Que lo diga también el septuagenario Yunice Abbas, el autor más resonado del robo a la Kardashian. El hombre fue detenido y en prisión escribió un libro: Yo secuestré a Kim Kardashian. No se sabe si hizo negocio con los diamantes –sólo apareció uno, que se le cayó mientras huía de la escena del crimen en bicicleta–, pero tampoco le dejaron lucrar con la nostalgia: una jueza francesa ordenó embargar cualquier regalía y le prohibió beneficiarse con la publicación.
Pierce Brosnan –admirador de Matisse y Monet, él mismo pinta desde que abandonó el colegio a los 16 años con nada más bajo el brazo que su carpeta de dibujos; hace días concluyó en Los Ángeles su primera exposición en solitario– los define: “Son hombres desesperados y necesitan el dinero. Suelen tener una gran seguridad y carisma; pero algunos son realmente muy tontos”.
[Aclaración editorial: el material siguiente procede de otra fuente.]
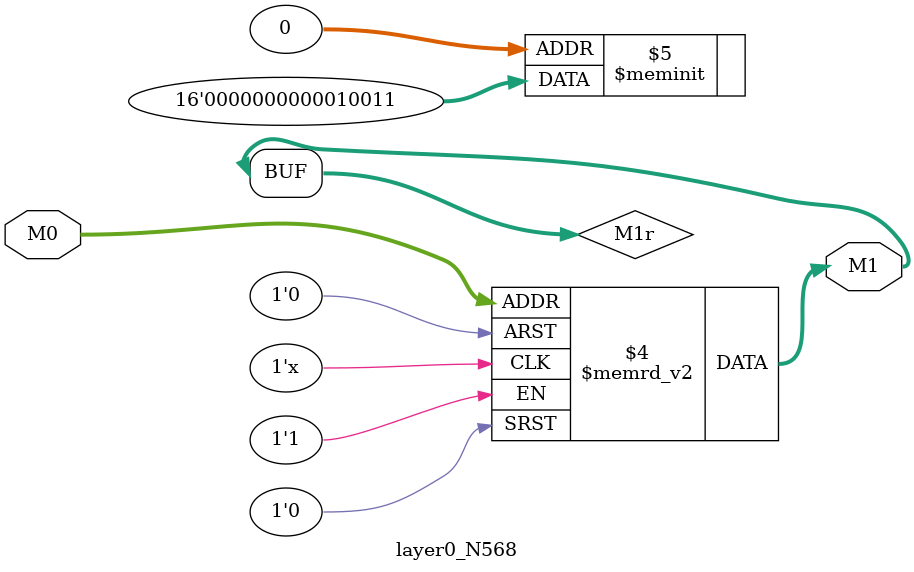
<source format=v>
module layer0_N568 ( input [2:0] M0, output [1:0] M1 );

	(*rom_style = "distributed" *) reg [1:0] M1r;
	assign M1 = M1r;
	always @ (M0) begin
		case (M0)
			3'b000: M1r = 2'b11;
			3'b100: M1r = 2'b00;
			3'b010: M1r = 2'b01;
			3'b110: M1r = 2'b00;
			3'b001: M1r = 2'b00;
			3'b101: M1r = 2'b00;
			3'b011: M1r = 2'b00;
			3'b111: M1r = 2'b00;

		endcase
	end
endmodule

</source>
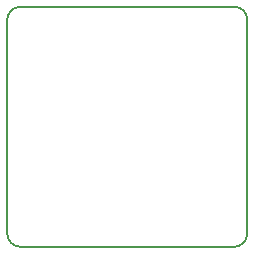
<source format=gbr>
%TF.GenerationSoftware,KiCad,Pcbnew,7.0.10*%
%TF.CreationDate,2025-02-08T17:23:52-05:00*%
%TF.ProjectId,pcb2,70636232-2e6b-4696-9361-645f70636258,rev?*%
%TF.SameCoordinates,Original*%
%TF.FileFunction,Profile,NP*%
%FSLAX46Y46*%
G04 Gerber Fmt 4.6, Leading zero omitted, Abs format (unit mm)*
G04 Created by KiCad (PCBNEW 7.0.10) date 2025-02-08 17:23:52*
%MOMM*%
%LPD*%
G01*
G04 APERTURE LIST*
%TA.AperFunction,Profile*%
%ADD10C,0.200000*%
%TD*%
G04 APERTURE END LIST*
D10*
X150700000Y-93500000D02*
G75*
G03*
X149600000Y-94600000I0J-1100000D01*
G01*
X169920000Y-94600000D02*
G75*
G03*
X168820000Y-93500000I-1100000J0D01*
G01*
X150700000Y-93500000D02*
X168820000Y-93500000D01*
X149600000Y-112720000D02*
G75*
G03*
X150700000Y-113820000I1100000J0D01*
G01*
X149600000Y-112720000D02*
X149600000Y-94600000D01*
X168820000Y-113820000D02*
G75*
G03*
X169920000Y-112720000I0J1100000D01*
G01*
X169920000Y-94600000D02*
X169920000Y-112720000D01*
X168820000Y-113820000D02*
X150700000Y-113820000D01*
M02*

</source>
Como sea, con su halo de misterio y atracción, los más grandes robos de la historia han dejado huellas y boquetes a lo largo de las décadas y a lo ancho del planeta (vale recordar el del Banco Río). Para muestra, también, las paredes del Museo Isabella Stewart Gardner, de Boston, que cierra la serie. En la madrugada del Día de San Patricio de 1990 dos hombres vestidos de policías redujeron al guardia de seguridad y se llevaron 13 obras de arte –incluidos tres Rembrandt, un Vermeer y cinco Degas–.
Las piezas continúan desaparecidas y la recompensa de 10 millones de dólares para quien aporte datos certeros sigue activa. Como el testamento de la coleccionista y filántropa Gardner estableció que nada en el museo podría moverse o ser reemplazado, ahí siguen, colgados ante la mirada del público, los marcos desnudos de 500 millones de dólares.